Where is the Grace in getting bitten by a horse, by a dog?
Typing is problematic today; my right hand is swollen in preparation for what is sure to be one big ugly blue black bruise from an interaction with a horse friend of mine. (Yes, I'm taking my arnica, and wrapping with castor oil and a few drops of lavender, and the swelling has significantly decreased.)
And, our rescue dog, Miss Ellie, apparently never learned bite inhibition as a puppy, so I am working on ways to help her learn how to moderate her mouth pressure at play and during communication. Mouth, teeth: these are tools that dogs, horses, cats, and most other animals use to communicate with each other.
There are models of human-animal interaction that require that biting be met with swift punishment delivered by the human to the animal. But I am committed to working with animals in a yogic way, so that cannot be my first response. What to do then?
What happened with my horse friend was the horse being a horse, and my presence was a complicating factor. (I'm working on a longer piece about this, stay tuned). With Ellie, she never learned something that most puppies learn. Punishment isn't fair to them, yet boundaries need to be set for reasons of safety and social contract.

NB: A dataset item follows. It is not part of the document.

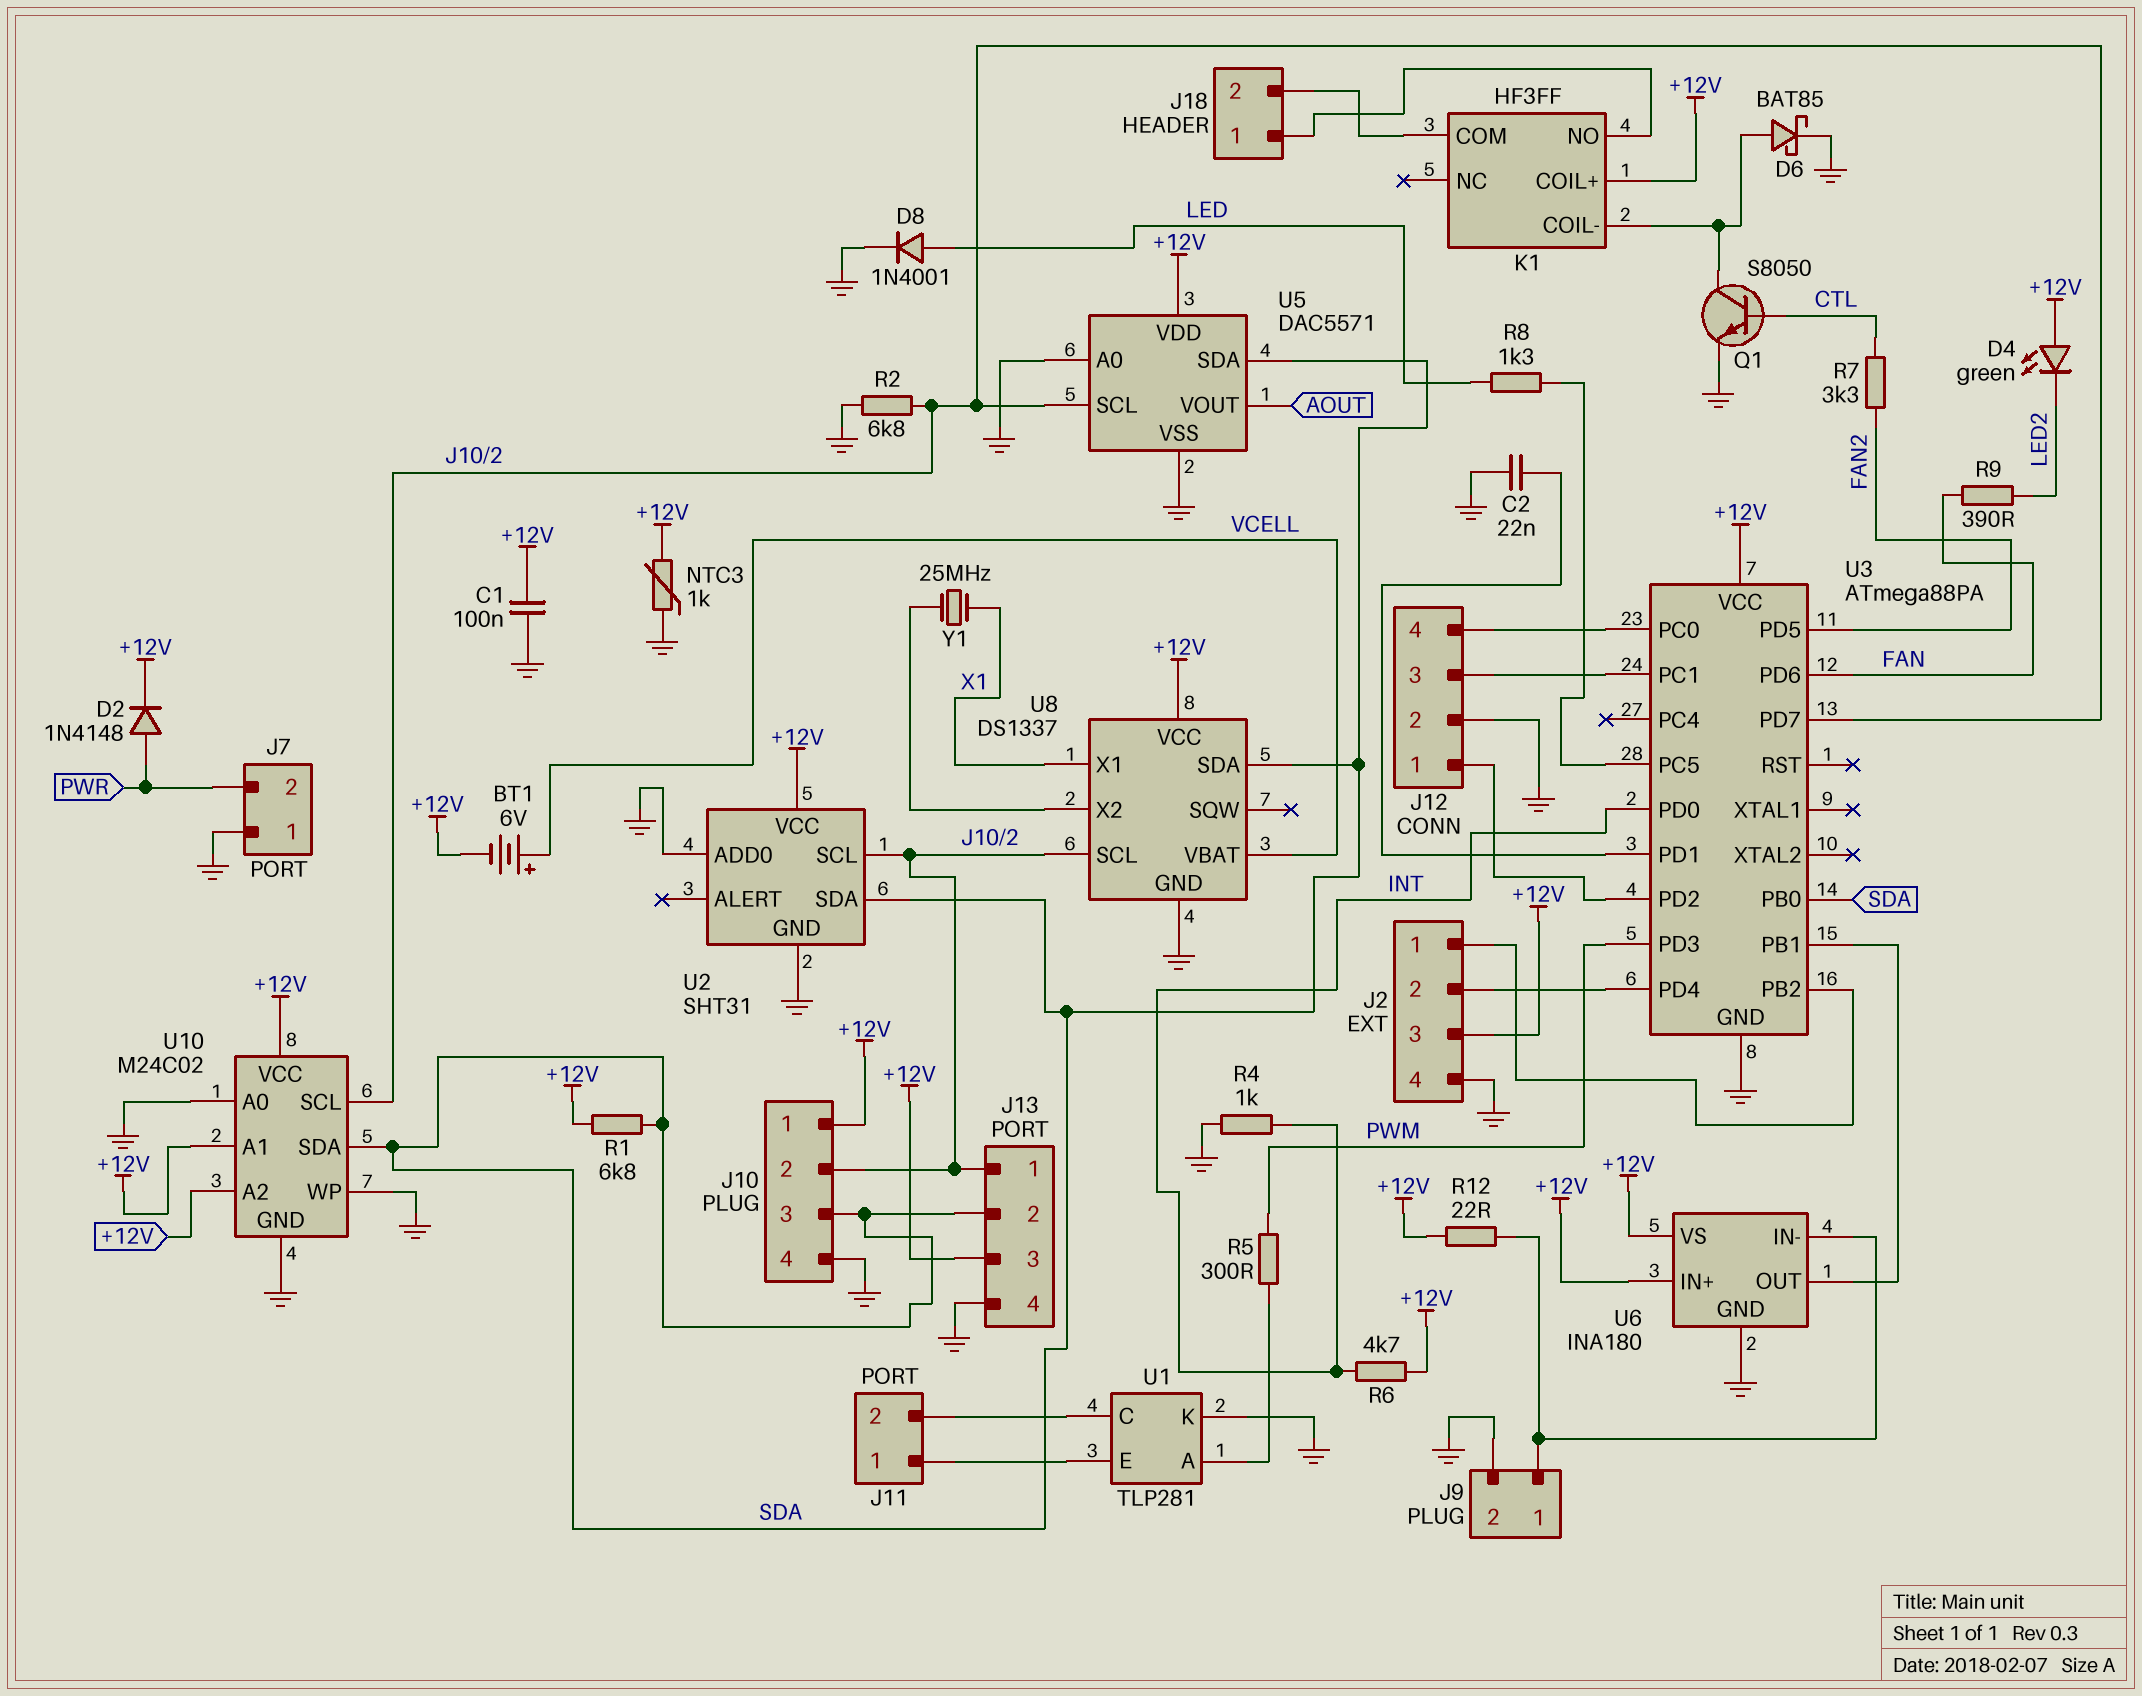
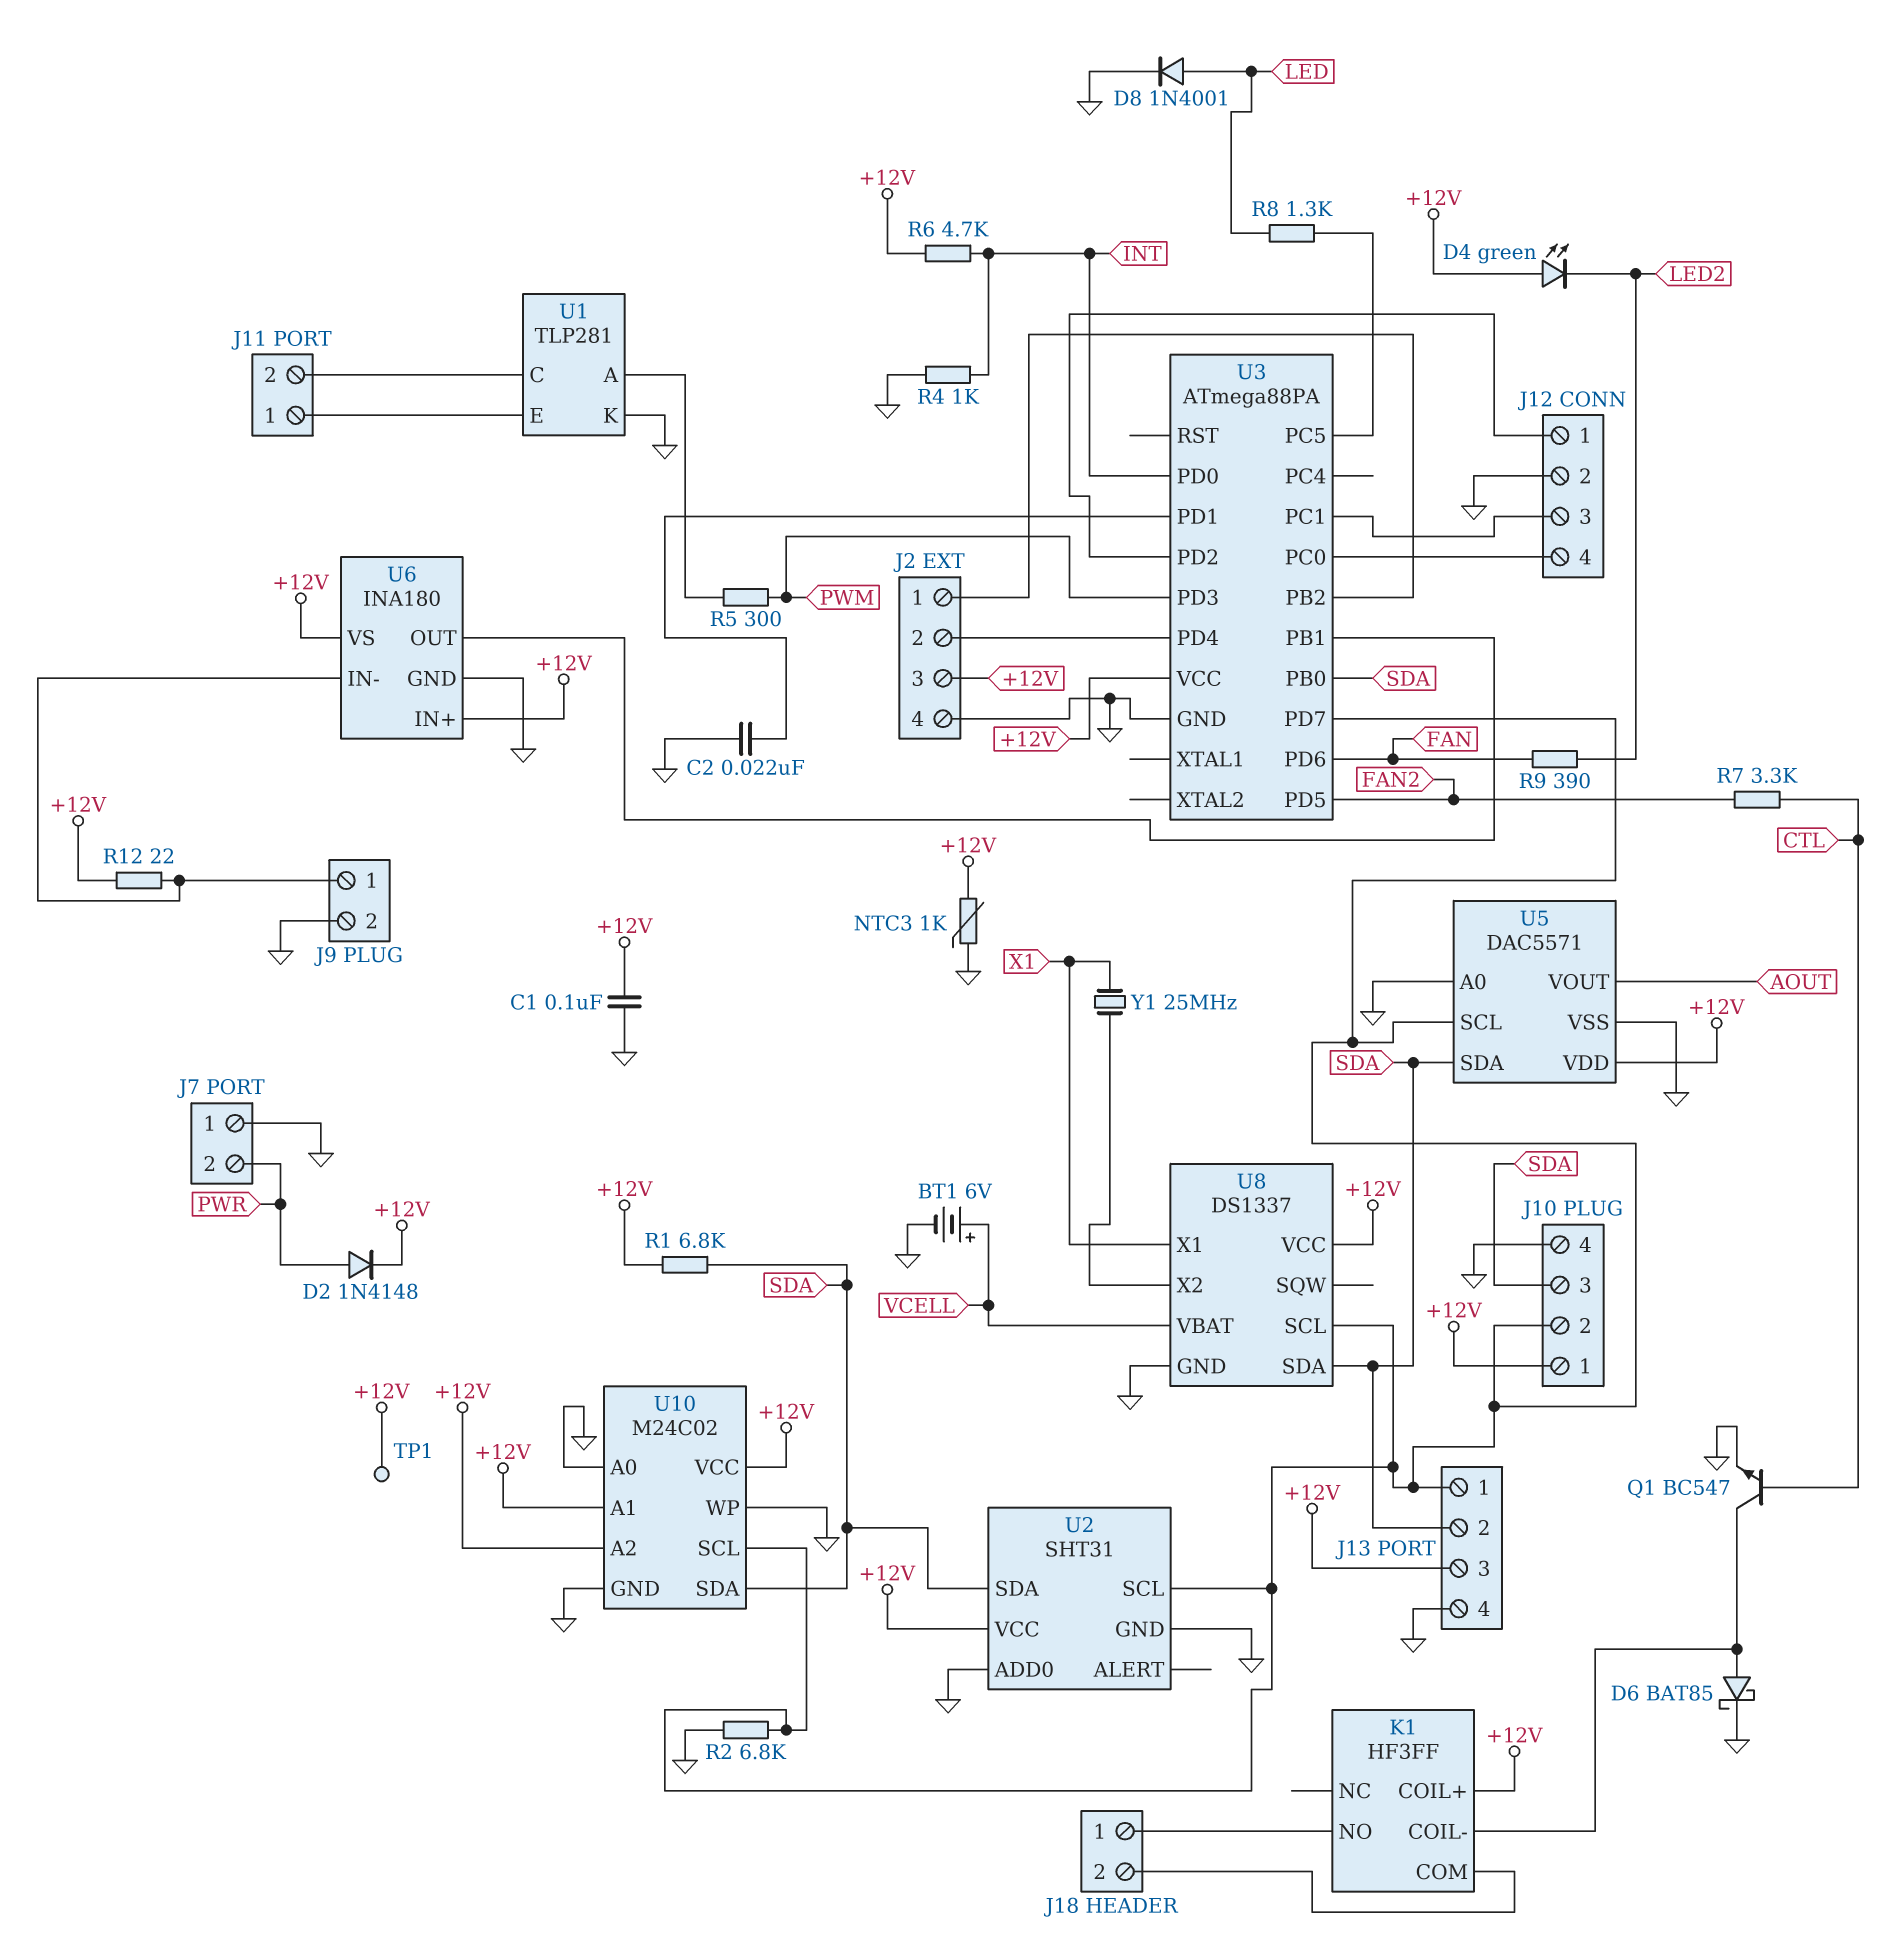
BT1: 6V (plus VCELL, minus +12V) -> 6V (plus VCELL, minus GND)
Q1: NPN S8050 (B CTL, C K1/COIL-, E GND) -> NPN BC547 (B CTL, C K1/COIL-, E GND)
TP1: none -> test point (+12V)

If there was anything about the horse interaction I could change, it is my awareness about what the horse on the other side of the pen is doing. I would like to react faster to get my hand out the way, but the speed of the horse's reaction is probably always going to be faster than mine.
That's a reality.
Horses are horses, dogs are dogs, people are people. As we come together in companionship and healing, we have to respect the animals for being who they are, and respect who we are at the same time.